George Earl Waldegrave.

Appointed 27th August, 1789.

Viscount Chewton was appointed ensign in the Third Foot Guards on the 10th of May, 1768; lieutenant and captain on the 12th of August, 1773; and captain-lieutenant and lieutenant-colonel in the Second Foot Guards in 1778. In the following year he was appointed lieutenant-colonel commanding the Eighty-seventh Foot, then first raised; and in 1782 he was promoted to the rank of colonel. He succeeded, on the decease of his father, in 1784, to the dignity of Earl Waldegrave; and was also appointed master of the horse to the Queen, and aide-de-camp to the King. In August, 1789, he was appointed colonel of the Fourteenth Foot. He died about six weeks afterwards.

George Hotham.

Appointed 18th November, 1789.

George Hotham procured the appointment of ensign in the First Foot Guards on the 14th of May, 1759; he was promoted to the rank of lieutenant and captain in 1765; and to that of captain and lieutenant-colonel in 1775. In 1781 he was appointed aide-de-camp to the King, with the rank of colonel in the army; and in 1789 he obtained the colonelcy of the Fourteenth Foot. His commissions of general officer were dated,—major-general, 28th of April, 1790, lieutenant-general, 26th of January, 1797, and general, 29th of April, 1802. He died in 1806.

Sir Harry Calvert, Baronet, G.C.B.

Appointed 8th February, 1806.

Sir Harry Calvert, Baronet, was appointed second lieutenant in the Twenty-third, Royal Welsh Fusiliers, in April, 1778; he was several months at the Royal Military College at Woolwich, and proceeding to North America in the following year, he joined his regiment, which was then employed on the outpost duty of the army. In December, 1779, he served with his regiment in the expedition, under Lieutenant-General Sir Henry Clinton, to South Carolina, and was at the siege and capture of Charlestown. He afterwards served under the Marquis Cornwallis, and shared in all the difficulties, dangers, and privations, in the campaigns of the southern provinces, until the siege of York Town, when the Marquis Cornwallis was forced to surrender, with the troops under his command, to General Washington. He remained a prisoner of war from October, 1781, until the peace in 1783, when he proceeded with his regiment to New York. In the early part of 1784 he returned to England, when he procured permission to pass the remainder of the year on the Continent. In October, 1786, he purchased the command of a company in his regiment, with which he did duty until the spring of 1790, when he exchanged into the Coldstream Guards. On the breaking out of the war of the French revolution, in 1793, he proceeded with the brigade of Foot Guards, commanded by Major-General (afterwards Lord) Lake, to Holland, and when the Duke of York assumed the command of the British and Hanoverian troops in Flanders, Captain Calvert was nominated one of His Royal Highness's aides-de-camp. After serving in this capacity until the surrender of Valenciennes, he was sent to England with the account of that event, on which occasion King George III. was pleased to confer on him the rank of major. He obtained the rank of lieutenant-colonel in December, 1793, by the purchase of a company in the Coldstream Guards. He served with the allied army during the year 1794, and returned to England on the recall of the British troops early in 1795. In May of that year he was employed on a confidential mission to the court of Berlin; and in 1796 he was appointed Deputy Adjutant-General to the Forces: he obtained the rank of colonel in June 1797, and in 1799 he was appointed to the lieutenant-colonelcy of the Sixty-third Regiment.
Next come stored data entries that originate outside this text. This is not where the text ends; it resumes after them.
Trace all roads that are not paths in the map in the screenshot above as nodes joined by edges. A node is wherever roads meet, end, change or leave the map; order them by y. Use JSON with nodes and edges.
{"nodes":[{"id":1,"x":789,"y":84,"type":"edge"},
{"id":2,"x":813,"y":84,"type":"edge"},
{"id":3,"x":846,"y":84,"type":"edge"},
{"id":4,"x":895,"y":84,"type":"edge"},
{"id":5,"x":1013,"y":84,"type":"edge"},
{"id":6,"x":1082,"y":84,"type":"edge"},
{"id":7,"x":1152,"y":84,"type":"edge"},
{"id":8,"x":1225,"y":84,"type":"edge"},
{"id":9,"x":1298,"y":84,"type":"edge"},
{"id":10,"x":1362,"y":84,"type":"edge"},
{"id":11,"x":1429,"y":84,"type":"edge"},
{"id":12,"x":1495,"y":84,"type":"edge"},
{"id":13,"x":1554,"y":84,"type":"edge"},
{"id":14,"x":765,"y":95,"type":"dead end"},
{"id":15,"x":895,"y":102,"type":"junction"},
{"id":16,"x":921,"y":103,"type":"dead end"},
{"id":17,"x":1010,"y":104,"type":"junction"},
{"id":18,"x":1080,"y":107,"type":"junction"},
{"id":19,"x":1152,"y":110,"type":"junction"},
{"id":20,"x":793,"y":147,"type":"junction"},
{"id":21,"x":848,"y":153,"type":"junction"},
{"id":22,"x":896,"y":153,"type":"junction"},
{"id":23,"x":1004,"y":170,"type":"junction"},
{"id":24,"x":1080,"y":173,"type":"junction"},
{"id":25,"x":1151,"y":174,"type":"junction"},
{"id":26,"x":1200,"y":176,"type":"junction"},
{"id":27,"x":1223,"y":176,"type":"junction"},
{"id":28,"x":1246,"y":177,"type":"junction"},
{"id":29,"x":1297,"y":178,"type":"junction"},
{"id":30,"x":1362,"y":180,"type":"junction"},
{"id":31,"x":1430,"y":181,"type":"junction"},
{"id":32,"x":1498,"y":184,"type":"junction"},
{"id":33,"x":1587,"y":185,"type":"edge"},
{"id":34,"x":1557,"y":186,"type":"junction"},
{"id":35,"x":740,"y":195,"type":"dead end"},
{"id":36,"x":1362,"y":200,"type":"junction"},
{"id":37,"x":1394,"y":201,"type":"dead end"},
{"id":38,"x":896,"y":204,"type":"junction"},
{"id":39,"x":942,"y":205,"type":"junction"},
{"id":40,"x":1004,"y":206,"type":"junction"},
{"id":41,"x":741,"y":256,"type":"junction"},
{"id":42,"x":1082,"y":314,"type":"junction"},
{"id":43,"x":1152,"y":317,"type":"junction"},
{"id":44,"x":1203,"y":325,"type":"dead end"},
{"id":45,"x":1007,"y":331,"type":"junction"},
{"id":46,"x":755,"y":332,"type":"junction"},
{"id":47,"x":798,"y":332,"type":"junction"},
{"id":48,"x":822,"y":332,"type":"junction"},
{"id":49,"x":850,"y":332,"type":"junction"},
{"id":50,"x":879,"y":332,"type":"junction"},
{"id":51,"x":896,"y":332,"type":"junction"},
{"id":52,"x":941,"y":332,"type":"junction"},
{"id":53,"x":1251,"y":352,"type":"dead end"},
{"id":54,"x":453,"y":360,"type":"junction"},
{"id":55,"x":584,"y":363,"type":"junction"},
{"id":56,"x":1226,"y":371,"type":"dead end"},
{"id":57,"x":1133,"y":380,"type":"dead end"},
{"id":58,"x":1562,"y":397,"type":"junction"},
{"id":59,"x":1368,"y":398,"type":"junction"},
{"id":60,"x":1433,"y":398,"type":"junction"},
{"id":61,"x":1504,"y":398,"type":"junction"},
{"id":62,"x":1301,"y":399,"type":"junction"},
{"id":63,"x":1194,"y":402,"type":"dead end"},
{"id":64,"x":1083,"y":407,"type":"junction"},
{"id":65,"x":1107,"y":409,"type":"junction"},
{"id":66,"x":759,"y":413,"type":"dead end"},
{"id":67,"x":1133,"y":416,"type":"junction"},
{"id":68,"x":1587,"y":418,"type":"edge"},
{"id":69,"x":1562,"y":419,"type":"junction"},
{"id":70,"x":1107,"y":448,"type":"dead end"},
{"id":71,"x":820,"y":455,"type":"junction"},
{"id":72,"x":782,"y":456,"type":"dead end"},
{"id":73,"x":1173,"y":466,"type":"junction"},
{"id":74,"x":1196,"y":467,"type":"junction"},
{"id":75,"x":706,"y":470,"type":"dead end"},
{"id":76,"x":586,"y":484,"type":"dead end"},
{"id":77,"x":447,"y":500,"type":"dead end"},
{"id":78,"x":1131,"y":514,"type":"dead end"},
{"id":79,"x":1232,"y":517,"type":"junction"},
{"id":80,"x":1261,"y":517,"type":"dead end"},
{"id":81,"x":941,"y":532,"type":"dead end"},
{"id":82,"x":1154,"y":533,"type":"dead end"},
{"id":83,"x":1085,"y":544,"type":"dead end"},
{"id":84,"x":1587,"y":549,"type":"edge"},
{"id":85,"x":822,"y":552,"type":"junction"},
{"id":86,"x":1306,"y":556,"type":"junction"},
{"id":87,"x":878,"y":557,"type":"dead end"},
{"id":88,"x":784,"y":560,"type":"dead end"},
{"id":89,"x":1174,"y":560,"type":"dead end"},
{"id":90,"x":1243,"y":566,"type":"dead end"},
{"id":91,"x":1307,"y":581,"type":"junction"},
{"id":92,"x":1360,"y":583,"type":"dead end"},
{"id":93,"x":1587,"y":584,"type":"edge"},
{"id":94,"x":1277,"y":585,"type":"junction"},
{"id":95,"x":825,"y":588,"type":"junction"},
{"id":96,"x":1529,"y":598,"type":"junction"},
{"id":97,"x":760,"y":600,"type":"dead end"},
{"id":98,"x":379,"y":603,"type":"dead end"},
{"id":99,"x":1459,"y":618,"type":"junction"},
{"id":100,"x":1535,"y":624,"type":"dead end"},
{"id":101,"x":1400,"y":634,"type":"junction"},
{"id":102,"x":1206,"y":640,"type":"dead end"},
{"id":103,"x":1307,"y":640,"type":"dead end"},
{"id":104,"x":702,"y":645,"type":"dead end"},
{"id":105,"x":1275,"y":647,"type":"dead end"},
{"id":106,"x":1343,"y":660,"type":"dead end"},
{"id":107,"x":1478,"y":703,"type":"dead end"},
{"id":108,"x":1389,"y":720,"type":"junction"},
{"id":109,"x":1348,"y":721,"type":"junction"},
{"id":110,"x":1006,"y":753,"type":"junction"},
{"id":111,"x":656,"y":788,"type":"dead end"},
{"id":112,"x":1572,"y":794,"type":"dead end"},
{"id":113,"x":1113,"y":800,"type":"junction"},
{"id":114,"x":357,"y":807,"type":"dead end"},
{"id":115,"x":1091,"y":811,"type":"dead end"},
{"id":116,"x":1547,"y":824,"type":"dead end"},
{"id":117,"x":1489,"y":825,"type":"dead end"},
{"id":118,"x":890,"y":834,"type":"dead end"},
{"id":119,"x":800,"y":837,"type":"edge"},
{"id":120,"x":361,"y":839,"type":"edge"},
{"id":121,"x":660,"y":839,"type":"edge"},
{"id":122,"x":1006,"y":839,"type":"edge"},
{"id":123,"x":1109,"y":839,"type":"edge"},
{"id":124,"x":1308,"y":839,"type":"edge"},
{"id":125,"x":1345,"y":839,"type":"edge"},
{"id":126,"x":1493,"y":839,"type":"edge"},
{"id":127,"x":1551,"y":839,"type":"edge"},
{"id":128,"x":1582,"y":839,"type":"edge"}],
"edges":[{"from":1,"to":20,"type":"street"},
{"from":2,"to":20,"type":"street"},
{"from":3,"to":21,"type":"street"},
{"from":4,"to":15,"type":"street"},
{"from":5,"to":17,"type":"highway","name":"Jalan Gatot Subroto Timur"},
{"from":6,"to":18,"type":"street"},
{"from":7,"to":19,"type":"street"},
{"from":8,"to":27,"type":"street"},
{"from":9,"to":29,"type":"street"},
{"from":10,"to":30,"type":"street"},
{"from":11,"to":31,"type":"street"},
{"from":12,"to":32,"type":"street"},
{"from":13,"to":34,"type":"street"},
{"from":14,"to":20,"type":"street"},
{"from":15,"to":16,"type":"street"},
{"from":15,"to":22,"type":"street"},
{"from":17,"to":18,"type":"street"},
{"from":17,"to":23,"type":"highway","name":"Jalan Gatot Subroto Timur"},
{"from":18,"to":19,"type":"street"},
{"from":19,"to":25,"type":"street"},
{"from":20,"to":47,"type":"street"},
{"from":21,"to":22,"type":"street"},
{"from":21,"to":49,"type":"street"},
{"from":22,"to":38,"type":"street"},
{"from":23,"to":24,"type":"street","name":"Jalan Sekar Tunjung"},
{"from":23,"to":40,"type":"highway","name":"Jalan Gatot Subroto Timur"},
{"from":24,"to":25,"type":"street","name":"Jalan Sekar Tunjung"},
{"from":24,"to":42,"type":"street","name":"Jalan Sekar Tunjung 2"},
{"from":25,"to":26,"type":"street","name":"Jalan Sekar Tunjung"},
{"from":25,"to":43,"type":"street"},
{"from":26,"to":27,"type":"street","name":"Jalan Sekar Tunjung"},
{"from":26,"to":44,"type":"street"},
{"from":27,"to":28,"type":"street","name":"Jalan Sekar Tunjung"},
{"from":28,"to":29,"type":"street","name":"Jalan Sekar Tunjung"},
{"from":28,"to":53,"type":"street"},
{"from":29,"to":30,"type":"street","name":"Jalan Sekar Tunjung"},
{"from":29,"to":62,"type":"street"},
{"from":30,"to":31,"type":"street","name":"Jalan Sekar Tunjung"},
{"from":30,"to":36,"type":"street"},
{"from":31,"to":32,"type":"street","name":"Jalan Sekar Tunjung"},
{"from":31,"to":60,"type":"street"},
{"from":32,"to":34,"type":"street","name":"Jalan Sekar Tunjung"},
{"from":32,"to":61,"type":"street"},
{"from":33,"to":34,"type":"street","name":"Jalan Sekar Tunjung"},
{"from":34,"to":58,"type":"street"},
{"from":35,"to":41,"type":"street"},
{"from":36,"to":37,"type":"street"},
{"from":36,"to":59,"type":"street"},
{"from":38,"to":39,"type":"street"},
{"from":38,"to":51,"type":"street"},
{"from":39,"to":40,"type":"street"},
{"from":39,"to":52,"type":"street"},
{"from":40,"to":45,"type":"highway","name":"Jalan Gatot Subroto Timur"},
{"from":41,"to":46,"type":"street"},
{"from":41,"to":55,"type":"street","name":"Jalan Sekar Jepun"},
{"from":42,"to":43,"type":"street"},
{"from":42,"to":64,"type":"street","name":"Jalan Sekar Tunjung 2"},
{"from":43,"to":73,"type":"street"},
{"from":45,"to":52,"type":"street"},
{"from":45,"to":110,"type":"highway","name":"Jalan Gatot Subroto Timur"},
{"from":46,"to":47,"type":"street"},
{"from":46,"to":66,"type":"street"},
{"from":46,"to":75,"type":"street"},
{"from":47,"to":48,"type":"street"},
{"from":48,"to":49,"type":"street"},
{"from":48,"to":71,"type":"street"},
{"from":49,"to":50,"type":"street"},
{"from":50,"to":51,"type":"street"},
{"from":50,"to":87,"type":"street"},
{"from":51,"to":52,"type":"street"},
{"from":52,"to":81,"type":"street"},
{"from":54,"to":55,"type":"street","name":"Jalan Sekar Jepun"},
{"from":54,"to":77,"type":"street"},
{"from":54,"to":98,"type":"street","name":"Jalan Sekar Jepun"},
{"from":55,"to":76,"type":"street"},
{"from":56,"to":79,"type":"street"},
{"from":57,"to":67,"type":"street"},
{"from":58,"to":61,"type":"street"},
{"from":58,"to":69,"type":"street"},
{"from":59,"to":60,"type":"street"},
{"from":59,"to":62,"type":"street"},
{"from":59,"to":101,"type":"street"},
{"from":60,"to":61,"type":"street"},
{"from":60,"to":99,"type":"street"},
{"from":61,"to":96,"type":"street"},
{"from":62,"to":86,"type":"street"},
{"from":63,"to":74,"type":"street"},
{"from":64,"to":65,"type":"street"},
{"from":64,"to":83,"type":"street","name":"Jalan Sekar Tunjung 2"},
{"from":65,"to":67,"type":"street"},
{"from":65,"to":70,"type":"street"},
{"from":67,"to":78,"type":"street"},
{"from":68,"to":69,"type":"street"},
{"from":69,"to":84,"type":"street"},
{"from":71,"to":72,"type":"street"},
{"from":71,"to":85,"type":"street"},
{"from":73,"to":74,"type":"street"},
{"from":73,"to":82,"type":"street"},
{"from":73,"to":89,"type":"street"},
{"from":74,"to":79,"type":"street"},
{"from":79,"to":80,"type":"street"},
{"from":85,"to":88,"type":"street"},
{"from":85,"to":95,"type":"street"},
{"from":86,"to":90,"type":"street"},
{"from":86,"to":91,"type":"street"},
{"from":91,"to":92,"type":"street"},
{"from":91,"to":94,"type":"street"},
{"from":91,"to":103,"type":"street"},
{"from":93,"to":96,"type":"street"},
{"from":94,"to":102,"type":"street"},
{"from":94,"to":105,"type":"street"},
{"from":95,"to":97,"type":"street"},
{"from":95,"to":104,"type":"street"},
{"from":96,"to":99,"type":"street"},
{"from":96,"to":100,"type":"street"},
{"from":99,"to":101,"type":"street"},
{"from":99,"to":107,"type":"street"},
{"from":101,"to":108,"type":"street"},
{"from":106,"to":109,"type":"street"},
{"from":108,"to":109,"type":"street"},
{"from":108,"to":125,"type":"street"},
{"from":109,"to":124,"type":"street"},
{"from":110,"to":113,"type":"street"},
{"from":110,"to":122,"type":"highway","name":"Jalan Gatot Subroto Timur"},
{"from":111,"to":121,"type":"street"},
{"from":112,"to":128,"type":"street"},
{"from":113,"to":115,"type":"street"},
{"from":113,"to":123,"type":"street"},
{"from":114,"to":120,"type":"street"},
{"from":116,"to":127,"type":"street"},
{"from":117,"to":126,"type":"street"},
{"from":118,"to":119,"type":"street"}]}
On the 9th of January, 1799, His Majesty was pleased to appoint Colonel Calvert to the important situation of Adjutant-General to the Forces, in which capacity he was enabled to perform important and valuable services to the crown and to the country, during one of the most eventful periods in the history of Great Britain. In August, 1800 he was nominated to the colonelcy of the Fifth West India regiment; in 1803 he was promoted to the rank of major-general; in 1806 he was removed to the Fourteenth Foot, and in 1810 he was advanced to the rank of lieutenant-general.